GPMC Changes in Server 2008

There are a number of new GPMC changes coming in Server 2008. You’ll be able to search through Administrative Template settings within GPOs for, among other criteria, all enabled or disabled policies with a certain keyword in the policy, for Explain Text, for the Supported OS tag, or for whether the policy is managed or is a “preference.” You can also use search filters to filter the view of settings that appear in GPE.

The ability to create per-GPO and per-setting comments is also new. Those comments are stored with the GPO and provide a way for you to let others know what a particular GPO or setting is used for.

Now you’ll have the ability to provide new Starter GPOs. Starter GPOs are really collections of Administrative Template settings that you can apply to live GPOs. Starter GPOs let you create, for example, a group of Administrative Template settings for desktop lockdown that you can re-use whenever you create a new desktop lockdown GPO. Note that Starter GPOs support only Administrative Template policy but provide a quasi-offline capability for defining GPO settings that aren’t immediately live. You can also include Starter GPOs in Resultant Set of Policy (RSoP) modeling calculations so that you can see the impact that applying a Starter GPO to an existing live GPO has on your users and computers.
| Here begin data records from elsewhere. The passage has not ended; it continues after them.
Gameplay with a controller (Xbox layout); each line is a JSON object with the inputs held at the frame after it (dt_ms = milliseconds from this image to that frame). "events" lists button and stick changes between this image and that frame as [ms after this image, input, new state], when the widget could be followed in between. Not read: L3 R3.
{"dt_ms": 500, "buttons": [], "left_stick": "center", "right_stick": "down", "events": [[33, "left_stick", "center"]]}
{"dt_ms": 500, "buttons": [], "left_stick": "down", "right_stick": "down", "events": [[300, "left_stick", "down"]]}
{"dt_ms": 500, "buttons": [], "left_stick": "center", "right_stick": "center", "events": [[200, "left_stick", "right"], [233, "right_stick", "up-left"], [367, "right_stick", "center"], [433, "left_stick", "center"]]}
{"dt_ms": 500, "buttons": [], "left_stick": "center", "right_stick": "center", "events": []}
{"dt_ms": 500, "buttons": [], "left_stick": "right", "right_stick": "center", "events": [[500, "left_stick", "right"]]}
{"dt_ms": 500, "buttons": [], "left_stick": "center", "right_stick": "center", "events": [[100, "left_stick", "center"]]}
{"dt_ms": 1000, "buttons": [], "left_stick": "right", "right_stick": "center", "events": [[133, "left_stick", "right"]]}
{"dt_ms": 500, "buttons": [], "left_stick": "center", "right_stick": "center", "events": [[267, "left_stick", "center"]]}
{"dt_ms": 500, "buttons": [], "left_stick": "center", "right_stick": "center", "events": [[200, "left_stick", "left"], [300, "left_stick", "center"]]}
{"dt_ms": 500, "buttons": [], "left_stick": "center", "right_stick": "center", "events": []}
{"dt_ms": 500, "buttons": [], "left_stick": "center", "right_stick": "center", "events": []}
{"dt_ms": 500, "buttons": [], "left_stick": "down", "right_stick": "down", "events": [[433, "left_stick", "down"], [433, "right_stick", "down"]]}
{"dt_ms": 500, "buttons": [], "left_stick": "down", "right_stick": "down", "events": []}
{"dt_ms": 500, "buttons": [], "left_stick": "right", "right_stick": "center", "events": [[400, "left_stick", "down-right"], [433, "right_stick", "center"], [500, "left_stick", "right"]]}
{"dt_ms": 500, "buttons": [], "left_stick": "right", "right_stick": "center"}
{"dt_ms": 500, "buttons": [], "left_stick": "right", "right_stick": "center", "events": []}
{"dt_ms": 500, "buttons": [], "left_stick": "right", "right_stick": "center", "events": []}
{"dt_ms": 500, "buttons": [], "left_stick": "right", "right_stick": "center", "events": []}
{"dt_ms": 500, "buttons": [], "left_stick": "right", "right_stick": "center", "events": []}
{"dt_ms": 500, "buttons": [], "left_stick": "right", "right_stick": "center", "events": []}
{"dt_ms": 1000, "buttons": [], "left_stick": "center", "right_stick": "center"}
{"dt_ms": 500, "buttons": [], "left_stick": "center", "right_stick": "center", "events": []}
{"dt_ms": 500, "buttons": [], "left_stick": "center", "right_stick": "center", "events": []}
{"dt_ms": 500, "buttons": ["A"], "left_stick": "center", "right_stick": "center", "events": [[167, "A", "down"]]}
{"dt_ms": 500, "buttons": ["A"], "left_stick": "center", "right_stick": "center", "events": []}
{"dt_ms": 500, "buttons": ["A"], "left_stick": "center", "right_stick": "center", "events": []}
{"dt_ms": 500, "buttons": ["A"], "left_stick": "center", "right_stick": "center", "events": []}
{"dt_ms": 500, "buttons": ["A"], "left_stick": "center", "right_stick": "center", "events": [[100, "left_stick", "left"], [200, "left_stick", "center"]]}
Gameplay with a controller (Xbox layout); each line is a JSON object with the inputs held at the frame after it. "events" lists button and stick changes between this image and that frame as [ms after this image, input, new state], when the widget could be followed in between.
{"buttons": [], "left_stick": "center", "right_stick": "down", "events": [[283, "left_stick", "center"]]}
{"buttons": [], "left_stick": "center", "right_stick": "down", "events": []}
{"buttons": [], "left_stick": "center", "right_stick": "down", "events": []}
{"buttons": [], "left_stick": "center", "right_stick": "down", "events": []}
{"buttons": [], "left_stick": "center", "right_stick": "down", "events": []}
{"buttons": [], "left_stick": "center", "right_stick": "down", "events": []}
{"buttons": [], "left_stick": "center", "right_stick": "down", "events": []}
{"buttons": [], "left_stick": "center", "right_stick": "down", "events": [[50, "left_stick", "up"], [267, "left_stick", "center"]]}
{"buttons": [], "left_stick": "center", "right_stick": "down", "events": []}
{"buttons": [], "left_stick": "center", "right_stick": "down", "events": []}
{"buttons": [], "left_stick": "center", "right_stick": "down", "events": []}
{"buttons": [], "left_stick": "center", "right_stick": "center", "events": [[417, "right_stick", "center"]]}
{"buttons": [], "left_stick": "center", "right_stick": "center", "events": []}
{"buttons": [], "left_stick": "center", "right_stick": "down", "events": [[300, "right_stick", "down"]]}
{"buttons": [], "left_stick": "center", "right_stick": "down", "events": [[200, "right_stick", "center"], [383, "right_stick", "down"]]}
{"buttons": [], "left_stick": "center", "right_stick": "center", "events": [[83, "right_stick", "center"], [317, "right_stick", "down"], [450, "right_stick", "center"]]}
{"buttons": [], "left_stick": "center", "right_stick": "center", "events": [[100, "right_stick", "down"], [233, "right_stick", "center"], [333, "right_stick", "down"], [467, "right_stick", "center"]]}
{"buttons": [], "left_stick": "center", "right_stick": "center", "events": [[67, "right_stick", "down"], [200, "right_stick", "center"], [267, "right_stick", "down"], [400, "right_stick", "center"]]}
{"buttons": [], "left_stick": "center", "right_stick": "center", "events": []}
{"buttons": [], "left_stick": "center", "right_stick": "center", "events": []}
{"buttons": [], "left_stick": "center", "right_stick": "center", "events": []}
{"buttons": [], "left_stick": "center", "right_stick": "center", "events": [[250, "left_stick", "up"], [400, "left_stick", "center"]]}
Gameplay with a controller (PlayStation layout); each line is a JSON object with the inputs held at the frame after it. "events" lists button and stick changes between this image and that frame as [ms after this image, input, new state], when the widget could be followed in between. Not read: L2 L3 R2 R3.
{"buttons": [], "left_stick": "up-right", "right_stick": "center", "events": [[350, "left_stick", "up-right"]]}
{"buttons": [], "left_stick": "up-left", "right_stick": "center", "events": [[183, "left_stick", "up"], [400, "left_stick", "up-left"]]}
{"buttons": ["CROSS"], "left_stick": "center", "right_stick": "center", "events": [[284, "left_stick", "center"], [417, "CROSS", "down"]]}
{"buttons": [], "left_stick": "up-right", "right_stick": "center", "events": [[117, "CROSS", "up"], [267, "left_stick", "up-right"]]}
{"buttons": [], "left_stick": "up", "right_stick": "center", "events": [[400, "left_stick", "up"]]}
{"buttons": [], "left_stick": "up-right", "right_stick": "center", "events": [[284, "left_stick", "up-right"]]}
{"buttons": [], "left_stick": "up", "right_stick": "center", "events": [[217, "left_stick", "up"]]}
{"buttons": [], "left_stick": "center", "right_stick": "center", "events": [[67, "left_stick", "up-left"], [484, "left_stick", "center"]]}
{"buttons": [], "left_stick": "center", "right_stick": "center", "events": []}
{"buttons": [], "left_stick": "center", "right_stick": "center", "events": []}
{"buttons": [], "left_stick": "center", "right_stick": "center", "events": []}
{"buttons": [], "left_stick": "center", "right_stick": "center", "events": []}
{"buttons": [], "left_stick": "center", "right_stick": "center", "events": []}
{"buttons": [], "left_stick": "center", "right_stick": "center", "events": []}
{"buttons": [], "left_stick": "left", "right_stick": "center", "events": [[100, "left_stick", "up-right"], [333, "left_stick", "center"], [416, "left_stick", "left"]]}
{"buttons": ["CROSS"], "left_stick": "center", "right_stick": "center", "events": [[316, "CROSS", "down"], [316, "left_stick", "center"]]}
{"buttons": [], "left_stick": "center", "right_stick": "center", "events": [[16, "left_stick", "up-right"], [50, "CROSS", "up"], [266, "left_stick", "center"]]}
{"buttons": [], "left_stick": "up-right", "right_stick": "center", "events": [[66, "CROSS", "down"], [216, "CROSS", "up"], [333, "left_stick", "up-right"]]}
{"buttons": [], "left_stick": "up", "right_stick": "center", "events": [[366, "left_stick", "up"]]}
Microsoft added a very important set of new policy capabilities called Group Policy preferences in time for the release of Server 2008. Group Policy preferences is the name given to the former DesktopStandard PolicyMaker Standard Edition and PolicyMaker Share Manager products that Microsoft acquired in 2006. These new Group Policy extensions supply the missing link for providing coverage of almost every desktop and server configuration scenario imaginable. Group Policy preferences supports clients from XP forward and adds new Group Policy features such as support for mapped drives (without having to write scripts), distribution of shortcuts, power management, device restrictions, and local user and group management, to name just a few.

Time to Upgrade?

Overall, Vista and Server 2008 add some truly compelling features to the manageability and capability of Group Policy as the configuration management technology for Windows. Finally, you can map printers, manage power settings, and control removable storage access natively in Windows. These are all features that used to require third-party products to manage. The catch, of course, is that you need to upgrade your clients to Vista to take advantage of some of these desktop features. Even so, Group Policy still doesn’t provide all of the features you need. For example, you still need to purchase a product like Microsoft’s Advanced Group Policy Management in order to get change management for your Group Policy environment, and Group Policy still has no built-in enterprise reporting capability.

That said, if you are looking for justification to upgrade, the cost savings and risk mitigation that the many new features provide might be enough. In any case, these new features show that Microsoft is committed to making Group Policy an important part of your Windows management toolset.